Section of General Practice and Research Unit for General Practice, Department of Public Health, University of Copenhagen, Copenhagen 1014, Denmark.
Department of Clinical Sciences, General Practice/Family Medicine, Lund University, Malmö 205 02, Sweden.
Family Doctors Centre Mano šeimos gydytojas, Klaipeda 91220, Lithuania.
Association of Family Doctors, Kaliningrad 236044, Russia.
Misiones Association of General Family Medicine, Posadas 3300, Argentina.

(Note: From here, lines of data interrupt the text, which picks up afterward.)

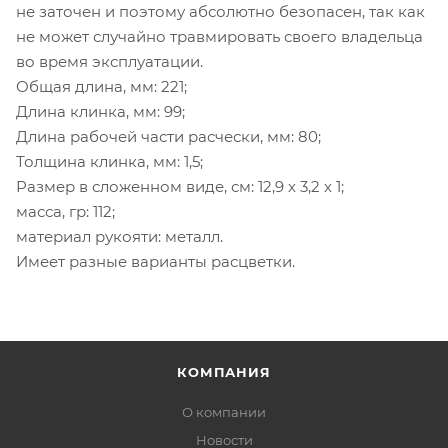
не заточен и поэтому абсолютно безопасен, так как
не может случайно травмировать своего владельца
во время эксплуатации.
Общая длина, мм: 221;
Длина клинка, мм: 99;
Длина рабочей части расчески, мм: 80;
Толщина клинка, мм: 1,5;
Размер в сложенном виде, см: 12,9 х 3,2 х 1;
масса, гр: 112;
материал рукояти: металл.
Имеет разные варианты расцветки.
КОМПАНИЯ
О компании
Новости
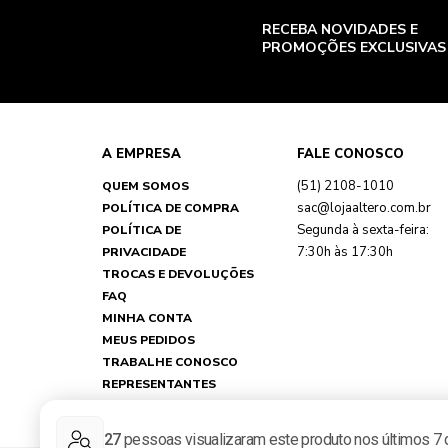
RECEBA NOVIDADES E
PROMOÇÕES EXCLUSIVAS
A EMPRESA
FALE CONOSCO
(51) 2108-1010
QUEM SOMOS
sac@lojaaltero.com.br
POLÍTICA DE COMPRA
Segunda à sexta-feira:
POLÍTICA DE
7:30h às 17:30h
PRIVACIDADE
TROCAS E DEVOLUÇÕES
FAQ
MINHA CONTA
MEUS PEDIDOS
TRABALHE CONOSCO
REPRESENTANTES
NOSSAS LOJAS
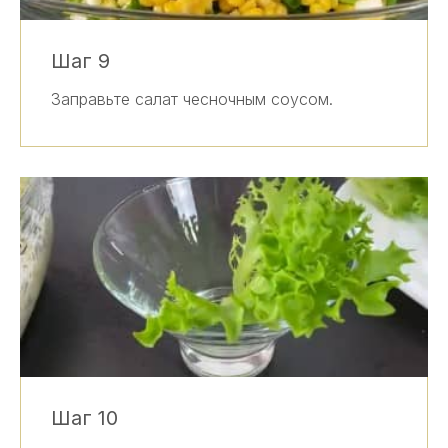
Шаг 9
Заправьте салат чесночным соусом.
Шаг 10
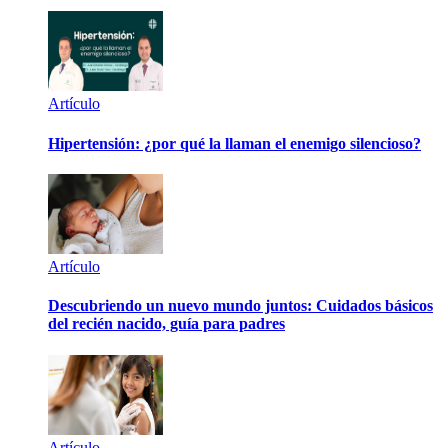
Artículo
Hipertensión: ¿por qué la llaman el enemigo silencioso?
Artículo
Descubriendo un nuevo mundo juntos: Cuidados básicos
del recién nacido, guía para padres
Artículo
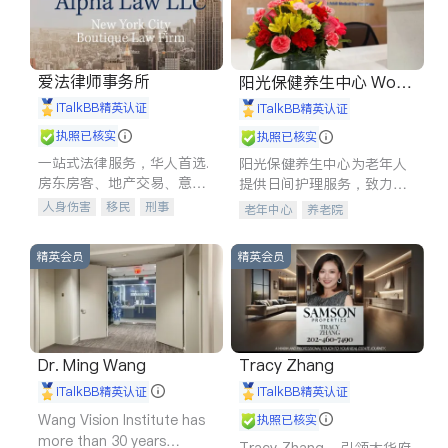
爱法律师事务所
阳光保健养生中心 World
shine
iTalkBB精英认证
iTalkBB精英认证
执照已核实
执照已核实
一站式法律服务，华人首选.
阳光保健养生中心为老年人
房东房客、地产交易、意外
提供日间护理服务，致力于
伤害、车祸重伤、商业诉
通过持续的护理创新来有效
人身伤害
移民
刑事
老年中心
养老院
讼、商标注册、移民信托、
提升老年人的生活质量。
车祸理赔
民事
房地产
建筑合同、刑事案件全包办
信托/遗嘱
商业
商标注册
精英会员
精英会员
索赔
律师-其它
保释
Dr. Ming Wang
Tracy Zhang
iTalkBB精英认证
iTalkBB精英认证
Wang Vision Institute has
执照已核实
more than 30 years
Tracy Zhang - 引领大华府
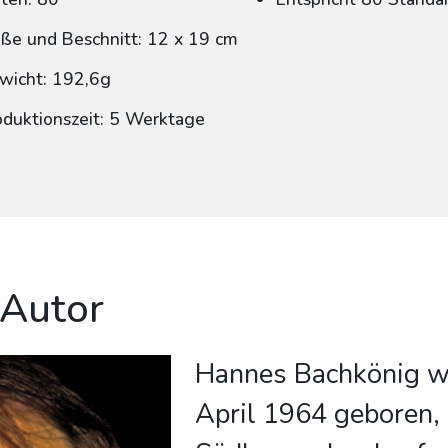
ße und Beschnitt: 12 x 19 cm
wicht: 192,6g
oduktionszeit: 5 Werktage
 Autor
Hannes Bachkönig w
April 1964 geboren,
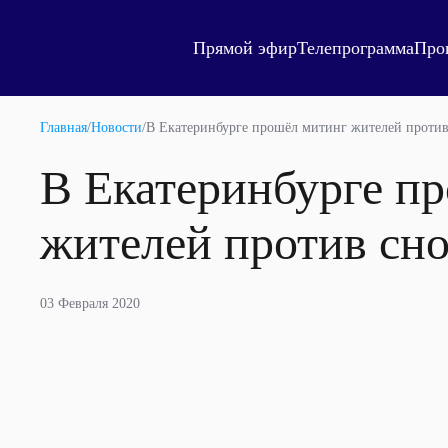
Прямой эфир
Телепрограмма
Про
Главная
/
Новости
/
В Екатеринбурге прошёл митинг жителей против
В Екатеринбурге п
жителей против сн
03 Февраля 2020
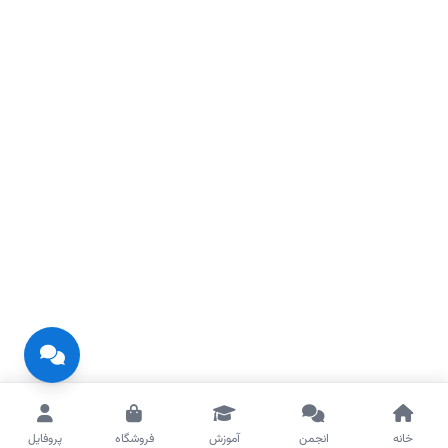
خانه
انجمن
آموزش
فروشگاه
پروفایل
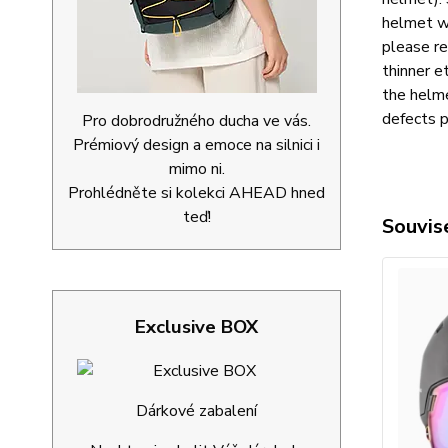
helmet wi
please re
thinner e
the helme
defects p
Pro dobrodružného ducha ve vás.
Prémiový design a emoce na silnici i
mimo ni.
Prohlédněte si kolekci AHEAD hned
teď!
Souvise
Exclusive BOX
Dárkové zabalení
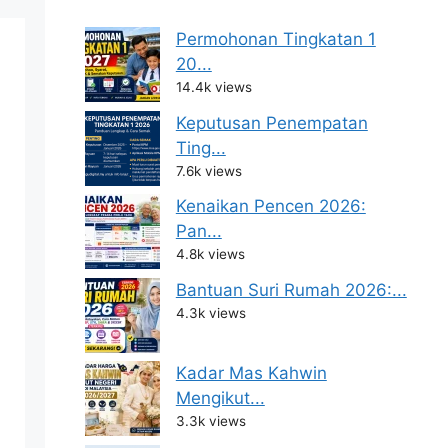
Permohonan Tingkatan 1
20...
14.4k views
Keputusan Penempatan
Ting...
7.6k views
Kenaikan Pencen 2026:
Pan...
4.8k views
Bantuan Suri Rumah 2026:...
4.3k views
Kadar Mas Kahwin
Mengikut...
3.3k views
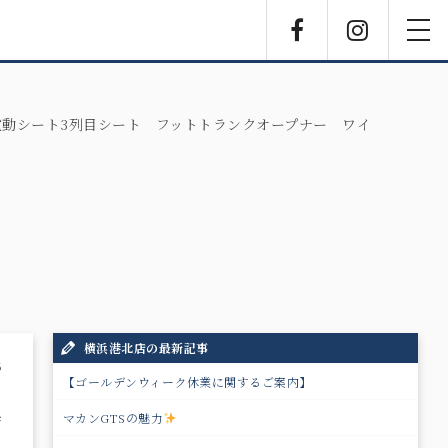
Facebook
Instagra
toggl
navig
付電動シート3列目シート フットトランクオープナー ワイ
横浜港北店の最新記事
6
【ゴールデンウィーク休業に関するご案内】
ジ
マカンGTSの魅力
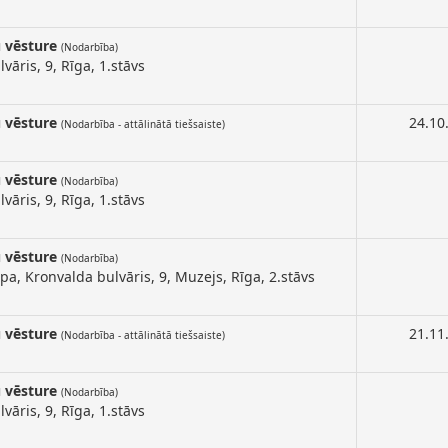
u vēsture
(Nodarbība)
vāris, 9, Rīga, 1.stāvs
u vēsture
24.10
(Nodarbība - attālinātā tiešsaiste)
u vēsture
(Nodarbība)
vāris, 9, Rīga, 1.stāvs
u vēsture
(Nodarbība)
a, Kronvalda bulvāris, 9, Muzejs, Rīga, 2.stāvs
u vēsture
21.11
(Nodarbība - attālinātā tiešsaiste)
u vēsture
(Nodarbība)
vāris, 9, Rīga, 1.stāvs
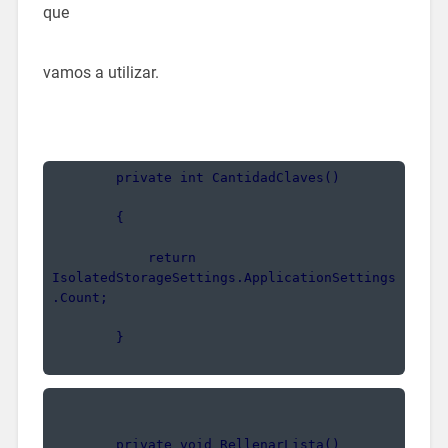
que
vamos a utilizar.
        private int CantidadClaves()
        {
            return 
IsolatedStorageSettings.ApplicationSettings
.Count;
        }
        private void RellenarLista()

A total of 59,535 patients with respiratory tract infections were registered in the Happy Audit project, an audit-based, before-and-after study conducted in primary care centres of six countries (Argentina, Denmark, Lithuania, Russia, Spain, and Sweden) in 2008 and 2009. An antibiotic was explicitly requested by the patient in 1,255 cases (2.1%), with a great variation across countries ranging from 0.4%-4.9%. Antibiotics were significantly more often prescribed to patients requesting them compared to those who did not (64% vs. 28%; p < 0.001). Patients with acute exacerbations of chronic bronchitis/chronic obstructive pulmonary disease were most likely to request antibiotics while those with common colds were least likely (3.9% vs. 1.2%, respectively). The presence of tonsillar exudates and dyspnoea were more commonly associated with a demand for antibiotics. Even though physicians very often perceive that patients demand an antibiotic, the results of this study clearly show that patients only request antibiotics in a low percentage of cases. Patients were most likely to request antibiotics when they had symptoms of lower respiratory tract infections and when they came with more severe symptoms. Furthermore, there were considerable differences between countries, suggesting that the different backgrounds and traditions largely explain this variability in patients' requests for antibiotics.